The regulatory background is not abstract. CXMT has been designated by the Department of Defense as a Chinese Military Company under its Section 1260H list. YMTC is subject to US export restrictions under the BIS Entity List. Even though those frameworks were designed around technology transfer and export activity, the gap appears to be procurement. The source reports that the Financial Times said late last month Apple asked the Trump administration for its blessing before engaging with either company. That request is consistent with the idea that buyers see a shortage-driven need, but they still need regulatory cover to do it.

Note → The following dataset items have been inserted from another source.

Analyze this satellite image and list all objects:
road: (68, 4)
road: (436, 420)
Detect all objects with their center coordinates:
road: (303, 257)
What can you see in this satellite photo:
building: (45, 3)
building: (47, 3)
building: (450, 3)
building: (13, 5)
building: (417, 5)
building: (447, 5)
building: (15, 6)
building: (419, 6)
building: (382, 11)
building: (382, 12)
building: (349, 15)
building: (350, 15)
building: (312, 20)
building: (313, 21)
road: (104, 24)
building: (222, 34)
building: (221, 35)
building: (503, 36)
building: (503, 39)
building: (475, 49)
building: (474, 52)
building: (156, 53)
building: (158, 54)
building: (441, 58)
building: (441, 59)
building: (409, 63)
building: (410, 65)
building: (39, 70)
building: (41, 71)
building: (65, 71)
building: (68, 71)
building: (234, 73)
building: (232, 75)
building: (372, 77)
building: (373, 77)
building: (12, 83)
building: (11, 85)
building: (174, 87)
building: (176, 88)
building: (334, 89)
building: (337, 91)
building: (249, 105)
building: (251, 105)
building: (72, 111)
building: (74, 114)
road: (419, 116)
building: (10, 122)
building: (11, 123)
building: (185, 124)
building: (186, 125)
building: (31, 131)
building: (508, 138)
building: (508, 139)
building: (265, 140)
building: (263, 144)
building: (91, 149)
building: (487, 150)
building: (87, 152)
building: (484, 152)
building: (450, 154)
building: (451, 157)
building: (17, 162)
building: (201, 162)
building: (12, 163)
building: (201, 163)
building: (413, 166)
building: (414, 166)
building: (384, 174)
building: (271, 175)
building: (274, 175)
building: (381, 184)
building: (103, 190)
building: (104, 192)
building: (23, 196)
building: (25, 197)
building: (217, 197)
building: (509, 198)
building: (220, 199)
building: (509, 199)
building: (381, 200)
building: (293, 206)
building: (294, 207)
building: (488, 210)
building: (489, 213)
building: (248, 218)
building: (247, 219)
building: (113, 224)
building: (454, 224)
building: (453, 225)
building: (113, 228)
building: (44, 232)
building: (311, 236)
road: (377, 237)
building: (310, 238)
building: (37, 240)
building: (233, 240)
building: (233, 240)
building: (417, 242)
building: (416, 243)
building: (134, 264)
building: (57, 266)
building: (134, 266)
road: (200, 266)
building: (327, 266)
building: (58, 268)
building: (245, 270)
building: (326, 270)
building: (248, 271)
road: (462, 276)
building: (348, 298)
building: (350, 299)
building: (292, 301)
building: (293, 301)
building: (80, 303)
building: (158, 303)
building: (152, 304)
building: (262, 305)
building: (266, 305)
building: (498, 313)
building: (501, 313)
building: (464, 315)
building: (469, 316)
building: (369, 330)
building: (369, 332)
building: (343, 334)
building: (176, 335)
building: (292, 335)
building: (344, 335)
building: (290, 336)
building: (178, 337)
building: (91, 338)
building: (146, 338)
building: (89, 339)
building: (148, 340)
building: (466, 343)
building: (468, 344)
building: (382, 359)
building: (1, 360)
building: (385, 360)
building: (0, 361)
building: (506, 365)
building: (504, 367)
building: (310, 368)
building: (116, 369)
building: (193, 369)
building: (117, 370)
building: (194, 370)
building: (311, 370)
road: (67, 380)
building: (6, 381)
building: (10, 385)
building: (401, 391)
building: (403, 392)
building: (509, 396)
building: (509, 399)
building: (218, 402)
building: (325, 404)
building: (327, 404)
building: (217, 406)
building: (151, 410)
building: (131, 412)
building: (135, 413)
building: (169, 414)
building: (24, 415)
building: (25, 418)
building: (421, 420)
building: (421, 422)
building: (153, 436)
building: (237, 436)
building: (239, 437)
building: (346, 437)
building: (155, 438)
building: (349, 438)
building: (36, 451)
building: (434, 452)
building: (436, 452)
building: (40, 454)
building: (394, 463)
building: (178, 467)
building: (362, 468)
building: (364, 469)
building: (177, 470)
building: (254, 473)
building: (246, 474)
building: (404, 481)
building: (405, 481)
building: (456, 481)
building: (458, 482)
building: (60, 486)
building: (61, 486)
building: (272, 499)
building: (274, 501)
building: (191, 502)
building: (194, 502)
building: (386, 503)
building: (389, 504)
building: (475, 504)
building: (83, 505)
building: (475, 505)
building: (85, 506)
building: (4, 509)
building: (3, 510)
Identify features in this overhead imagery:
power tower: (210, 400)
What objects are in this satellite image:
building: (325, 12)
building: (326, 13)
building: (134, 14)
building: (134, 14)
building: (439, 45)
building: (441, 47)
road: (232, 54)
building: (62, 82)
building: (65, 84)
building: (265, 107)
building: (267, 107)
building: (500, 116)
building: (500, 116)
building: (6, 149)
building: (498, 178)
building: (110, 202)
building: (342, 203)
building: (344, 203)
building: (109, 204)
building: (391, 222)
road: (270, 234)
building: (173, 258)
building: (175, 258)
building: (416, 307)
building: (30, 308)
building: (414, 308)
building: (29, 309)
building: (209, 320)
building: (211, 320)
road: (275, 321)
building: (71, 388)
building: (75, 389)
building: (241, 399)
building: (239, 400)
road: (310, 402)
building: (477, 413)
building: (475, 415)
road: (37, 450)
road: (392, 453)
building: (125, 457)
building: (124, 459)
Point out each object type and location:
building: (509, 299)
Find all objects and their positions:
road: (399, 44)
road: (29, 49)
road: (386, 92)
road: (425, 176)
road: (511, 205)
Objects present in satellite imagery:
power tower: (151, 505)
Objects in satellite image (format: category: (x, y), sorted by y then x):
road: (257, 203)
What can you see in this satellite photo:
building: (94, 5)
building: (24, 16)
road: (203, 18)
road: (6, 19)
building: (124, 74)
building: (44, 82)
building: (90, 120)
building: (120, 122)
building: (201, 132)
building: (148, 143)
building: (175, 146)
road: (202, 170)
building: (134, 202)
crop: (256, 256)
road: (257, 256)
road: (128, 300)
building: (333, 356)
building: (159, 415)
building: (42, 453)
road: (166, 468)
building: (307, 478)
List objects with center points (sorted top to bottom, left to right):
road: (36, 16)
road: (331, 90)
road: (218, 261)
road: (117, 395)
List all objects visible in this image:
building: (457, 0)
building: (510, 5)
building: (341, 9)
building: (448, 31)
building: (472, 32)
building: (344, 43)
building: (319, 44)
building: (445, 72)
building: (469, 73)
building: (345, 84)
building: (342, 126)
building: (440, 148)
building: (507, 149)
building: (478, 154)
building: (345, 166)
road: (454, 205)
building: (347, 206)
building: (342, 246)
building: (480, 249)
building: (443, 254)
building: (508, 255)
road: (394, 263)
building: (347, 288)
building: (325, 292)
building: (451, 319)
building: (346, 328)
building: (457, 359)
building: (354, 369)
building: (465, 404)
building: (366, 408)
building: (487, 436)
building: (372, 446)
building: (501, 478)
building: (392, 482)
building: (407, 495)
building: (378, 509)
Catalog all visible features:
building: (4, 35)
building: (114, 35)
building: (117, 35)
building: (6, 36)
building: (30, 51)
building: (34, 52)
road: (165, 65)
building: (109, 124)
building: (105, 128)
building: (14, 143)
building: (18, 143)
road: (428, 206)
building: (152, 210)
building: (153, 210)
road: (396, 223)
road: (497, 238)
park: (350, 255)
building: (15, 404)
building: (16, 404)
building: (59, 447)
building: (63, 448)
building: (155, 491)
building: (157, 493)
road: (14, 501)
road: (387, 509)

This is also a timing problem. Building new semiconductor capacity, especially memory wafer fabs, is slow. The lawmakers argue that the answer to high memory prices should be expanded manufacturing capacity rather than dependence on “subsidized Chinese chips.” They note that memory manufacturers including Micron, Samsung, and SK Hynix are working to expand capacity, but getting from new fabs to volume production typically takes four or more years. Because of that construction and ramp cycle, the source says memory prices are expected to remain high through at least 2028.
That long runway is where the second-order implications hit executives hardest. If US procurement is tightened against YMTC and CXMT, OEMs like Apple, Dell, and HP may have fewer “qualified” substitutes during a multi-year pricing squeeze. Boards and CFOs will also have to pressure-test supply risk alongside margin risk, since commodity-like switching does not help if the policy disables the switch. Meanwhile, US and allied memory makers get an argument for protecting their manufacturing base, but they still face the clock: new capacity takes years, and the market is not waiting for permits and wafer ramps.
At its core, this is a policy bid to prevent what the lawmakers view as subsidized price suppression from reshaping the memory supply chain. For decision-makers, the question is simple and uncomfortable: when the market needs relief now, how much friction can regulators add before shortages and high prices outlast the fix?